Не хочу торопиться с выводами, но весна для меня — пора года, подходящая для начинаний, и мне кажется, будет лучше всего, если мы сможем с апреля начать жить вместе. Глядишь, ты восстановишься в институте, а если у нас в совместной жизни возникнут сложности, можно поискать для тебя поблизости квартиру. Самое главное — мы сможем всегда быть рядом. Конечно, не значит, что для этого необходима весна. Если захочешь летом, пусть будет лето. Нет проблем. Ответь мне, что ты об этом думаешь.

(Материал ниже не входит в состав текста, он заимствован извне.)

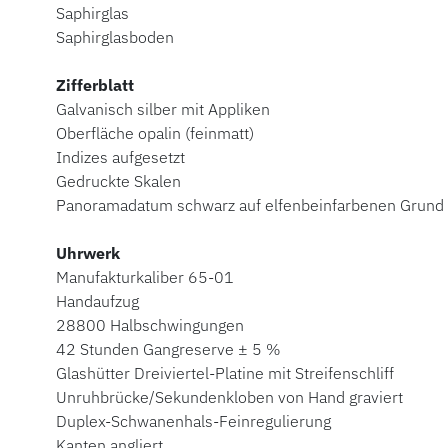
Saphirglas
Saphirglasboden
Zifferblatt
Galvanisch silber mit Appliken
Oberfläche opalin (feinmatt)
Indizes aufgesetzt
Gedruckte Skalen
Panoramadatum schwarz auf elfenbeinfarbenen Grund
Uhrwerk
Manufakturkaliber 65-01
Handaufzug
28800 Halbschwingungen
42 Stunden Gangreserve ± 5 %
Glashütter Dreiviertel-Platine mit Streifenschliff
Unruhbrücke/Sekundenkloben von Hand graviert
Duplex-Schwanenhals-Feinregulierung
Kanten angliert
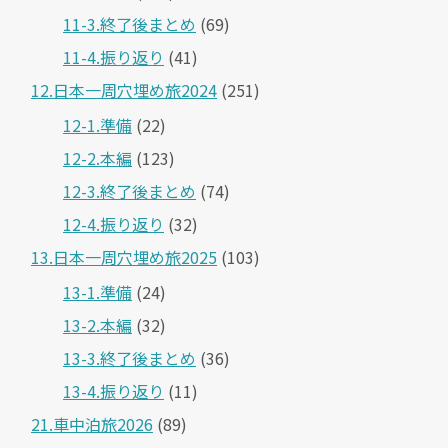
11-3.終了後まとめ
(69)
11-4.振り返り
(41)
12.日本一周穴埋め旅2024
(251)
12-1.準備
(22)
12-2.本編
(123)
12-3.終了後まとめ
(74)
12-4.振り返り
(32)
13.日本一周穴埋め旅2025
(103)
13-1.準備
(24)
13-2.本編
(32)
13-3.終了後まとめ
(36)
13-4.振り返り
(11)
21.車中泊旅2026
(89)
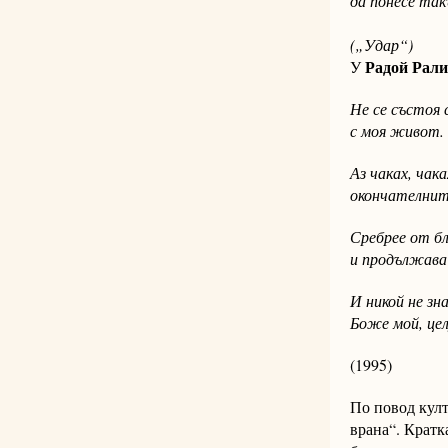
да понесе так
(„Удар“)
Радой Рал
У
Не се състоя
с моя живот.
Аз чаках, чака
окончателнит
Сребрее от б
и продължава 
И никой не зн
Боже мой, цел
(1995)
По повод кул
врана“. Кратк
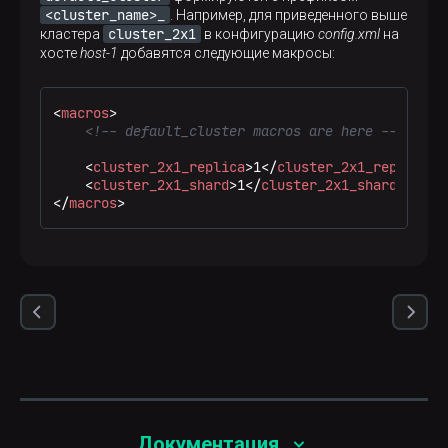
<cluster_name>_
. Например, для приведенного выше
cluster_2x1
кластера
в конфигурацию
config.xml
на
хосте
host-1
добавятся следующие макросы:
<
macros
>
<!-- default_cluster macros are here -->
<
cluster_2x1_replica
>
1
</
cluster_2x1_replica
>
<
cluster_2x1_shard
>
1
</
cluster_2x1_shard
>
</
macros
>
Документация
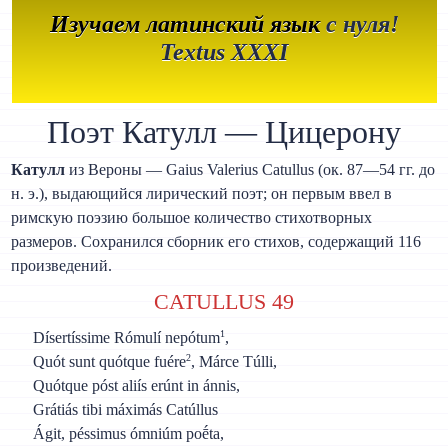
Изучаем латинский язык
с нуля!
Textus XXXI
Поэт Катулл — Цицерону
Катулл
из Вероны — Gaius Valerius Catullus (ок. 87—54 гг. до
н. э.), выдающийся лирический поэт; он первым ввел в
римскую поэзию большое количество стихотворных
размеров. Сохранился сборник его стихов, содержащий 116
произведений.
CATULLUS 49
1
Dísertíssime Rómulí nepótum
,
2
Quót sunt quótque fuére
, Márce Túlli,
Quótque póst aliís erúnt in ánnis,
Grátiás tibi máximás Catúllus
Ágit, péssimus ómniúm poḗta,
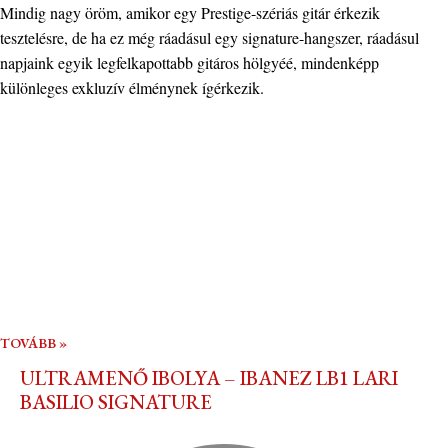
Mindig nagy öröm, amikor egy Prestige-szériás gitár érkezik
tesztelésre, de ha ez még ráadásul egy signature-hangszer, ráadásul
napjaink egyik legfelkapottabb gitáros hölgyéé, mindenképp
különleges exkluzív élménynek ígérkezik.
TOVÁBB »
ULTRAMENŐ IBOLYA – IBANEZ LB1 LARI
BASILIO SIGNATURE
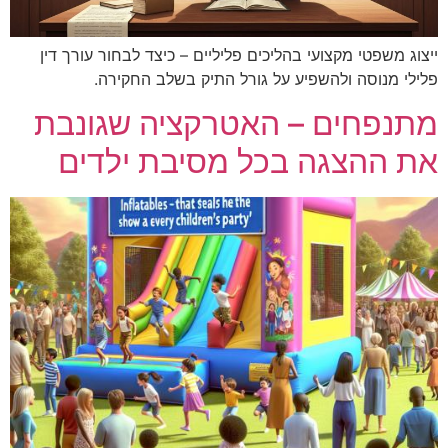
ייצוג משפטי מקצועי בהליכים פליליים – כיצד לבחור עורך דין
פלילי מנוסה ולהשפיע על גורל התיק בשלב החקירה.
מתנפחים – האטרקציה שגונבת
את ההצגה בכל מסיבת ילדים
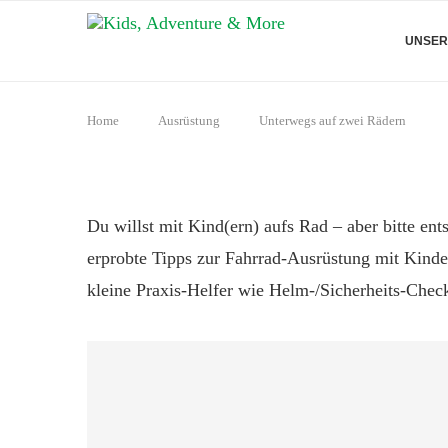
UNSER
Home
Ausrüstung
Unterwegs auf zwei Rädern
Du willst mit Kind(ern) aufs Rad – aber bitte en
erprobte Tipps zur Fahrrad-Ausrüstung mit Kind
kleine Praxis-Helfer wie Helm-/Sicherheits-Check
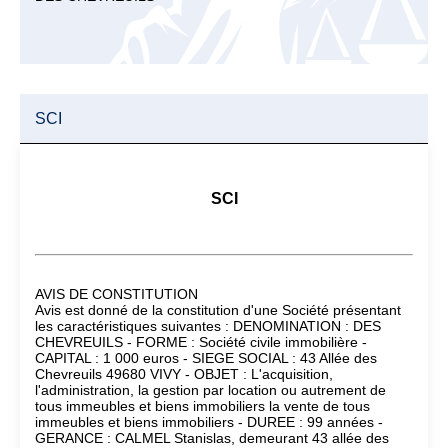
SCI
SCI
AVIS DE CONSTITUTION
Avis est donné de la constitution d'une Société présentant
les caractéristiques suivantes : DENOMINATION : DES
CHEVREUILS - FORME : Société civile immobilière -
CAPITAL : 1 000 euros - SIEGE SOCIAL : 43 Allée des
Chevreuils 49680 VIVY - OBJET : L'acquisition,
l'administration, la gestion par location ou autrement de
tous immeubles et biens immobiliers la vente de tous
immeubles et biens immobiliers - DUREE : 99 années -
GERANCE : CALMEL Stanislas, demeurant 43 allée des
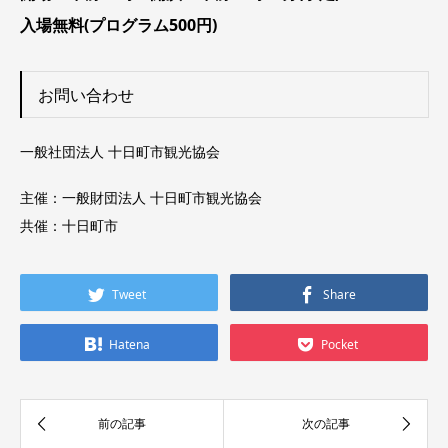
入場無料(プログラム500円)
お問い合わせ
一般社団法人 十日町市観光協会
主催：一般財団法人 十日町市観光協会
共催：十日町市
Tweet
Share
Hatena
Pocket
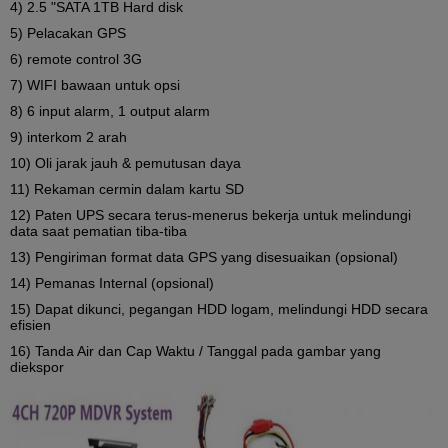
4) 2.5 "SATA 1TB Hard disk
5) Pelacakan GPS
6) remote control 3G
7) WIFI bawaan untuk opsi
8) 6 input alarm, 1 output alarm
9) interkom 2 arah
10) Oli jarak jauh & pemutusan daya
11) Rekaman cermin dalam kartu SD
12) Paten UPS secara terus-menerus bekerja untuk melindungi
data saat pematian tiba-tiba
13) Pengiriman format data GPS yang disesuaikan (opsional)
14) Pemanas Internal (opsional)
15) Dapat dikunci, pegangan HDD logam, melindungi HDD secara
efisien
16) Tanda Air dan Cap Waktu / Tanggal pada gambar yang
diekspor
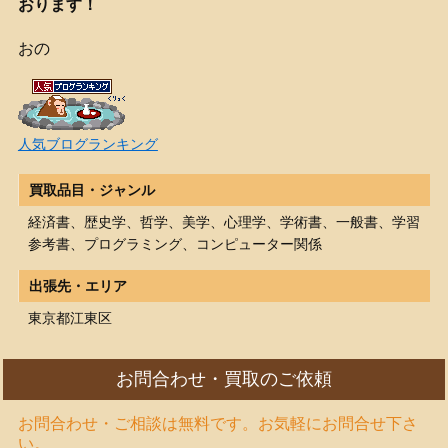
おります！
おの
人気ブログランキング
買取品目・ジャンル
経済書、歴史学、哲学、美学、心理学、学術書、一般書、学習
参考書、プログラミング、コンピューター関係
出張先・エリア
東京都江東区
お問合わせ・買取のご依頼
お問合わせ・ご相談は無料です。お気軽にお問合せ下さ
い。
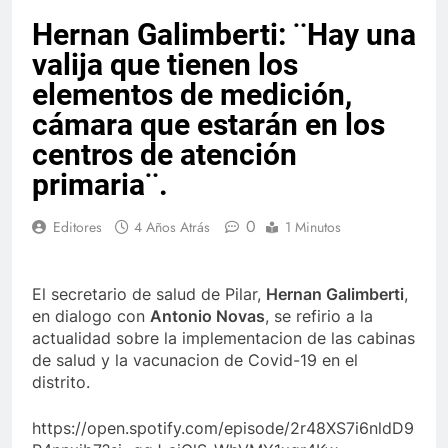
Hernan Galimberti: ¨Hay una
valija que tienen los
elementos de medición,
cámara que estarán en los
centros de atención
primaria¨.
0
Editores
4 Años Atrás
1 Minutos
El secretario de salud de Pilar,
Hernan Galimberti
,
en dialogo con
Antonio Novas
, se refirio a la
actualidad sobre la implementacion de las cabinas
de salud y la vacunacion de Covid-19 en el
distrito.
https://open.spotify.com/episode/2r48XS7i6nldD9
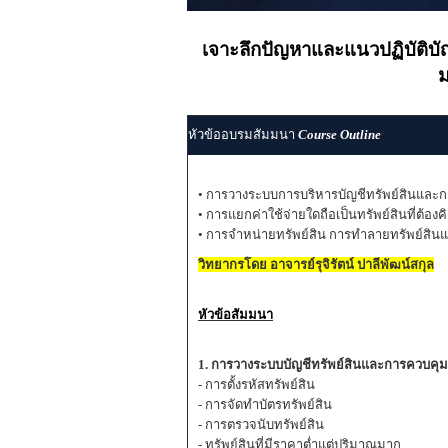
เจาะลึกปัญหาและแนวปฏิบัติบัญ
ม
หัวข้ออบรมสัมมนา
Course Outline
• การวางระบบการบริหารบัญชีทรัพย์สินและ
• การแยกค่าใช้จ่ายใดถือเป็นทรัพย์สินที่ต้องค
• การจำหน่ายทรัพย์สิน การทำลายทรัพย์สินแล
วิทยากรโดย อาจารย์รุจิรัตน์ ปาลีพัฒน์สกุล
หัวข้อสัมมนา
1. การวางระบบบัญชีทรัพย์สินและการควบคุม
- การตั้งรหัสทรัพย์สิน
- การจัดทำบัตรทรัพย์สิน
- การตรวจนับทรัพย์สิน
- ทรัพย์สินที่มีราคาตํ่าแต่ปริมาณมาก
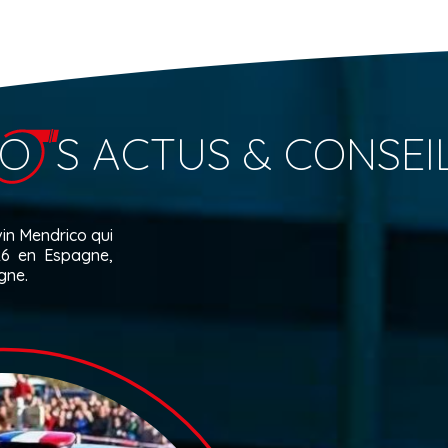
O
S ACTUS & CONSEI
in Mendrico qui
26 en Espagne,
gne.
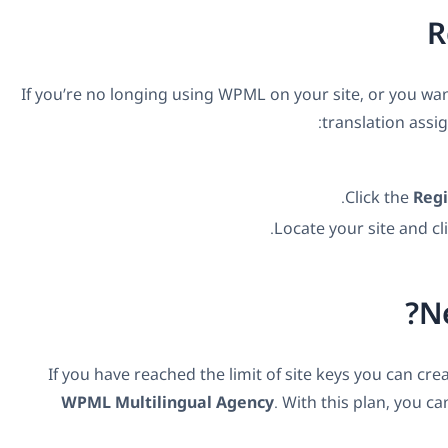
R
If you’re no longing using WPML on your site, or you wa
translation assig
Click the
Regi
Locate your site and cl
N
If you have reached the limit of site keys you can cr
WPML Multilingual Agency
. With this plan, you c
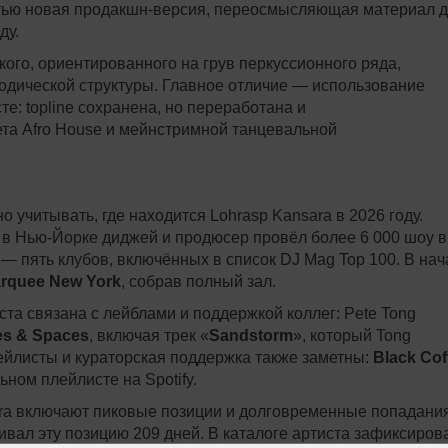
ностью новая продакшн-версия, переосмысляющая материал 
ду.
кого, ориентированного на грув перкуссионного ряда,
дической структуры. Главное отличие — использование
те: topline сохранена, но переработана и
та Afro House и мейнстримной танцевальной
 учитывать, где находится Lohrasp Kansara в 2026 году.
в Нью-Йорке диджей и продюсер провёл более 6 000 шоу в
 — пять клубов, включённых в список DJ Mag Top 100. В на
rquee New York
, собрав полный зал.
ста связана с лейблами и поддержкой коллег: Pete Tong
es & Spaces
, включая трек «
Sandstorm
», который Tong
ейлисты и кураторская поддержка также заметны:
Black Cof
ном плейлисте на Spotify.
ara включают пиковые позиции и долговременные попадани
живал эту позицию 209 дней. В каталоге артиста зафиксиров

Я намерен серьезно поработать, чтобы собрать деньги на переезд. Самостоятельная жизнь потребует немало разных расходов. Нужно купить всякие кастрюли, посуду и прочую утварь. Но к марту я освобожусь и хочу с тобой встретиться. Сообщи, когда лучше всего? Я подгадаю день и поеду в Киото. С надеждой на встречу. Жду письма.
Затем два-три дня я понемногу покупал в Кичидзёдзи все необходимое для жизни, и начал готовить дома простую еду. В соседнем магазинчике стройматериалов купил доски, которые мне там же распилили, и своими руками сделал рабочий стол, за которым же первое время и обедал. Сделал себе полки, купил приправы. Ко мне прибился полугодовалый белый котенок, я начал его подкармливать и назвал Чайкой.
Покончив с приготовлениями, я выбрался в город, где нашел себе подработку в магазине красок и проработал две недели помощником маляра. Деньги платили хорошие, но сама работа оказалась тяжелой — голова кружилась от запаха ацетона. После работы я ужинал в ресторанчике «Ичидзэнъя», пил пиво, возвращался домой, играл с котенком и засыпал как убитый. Прошло две недели. Наоко не отвечала.
Как-то, орудуя кистью, я внезапно вспомнил о Мидори. Если подумать, я не звонил ей уже три недели и даже не сообщил о переезде. В последнюю нашу встречу я сказал, что собираюсь переезжать, а потом пропал.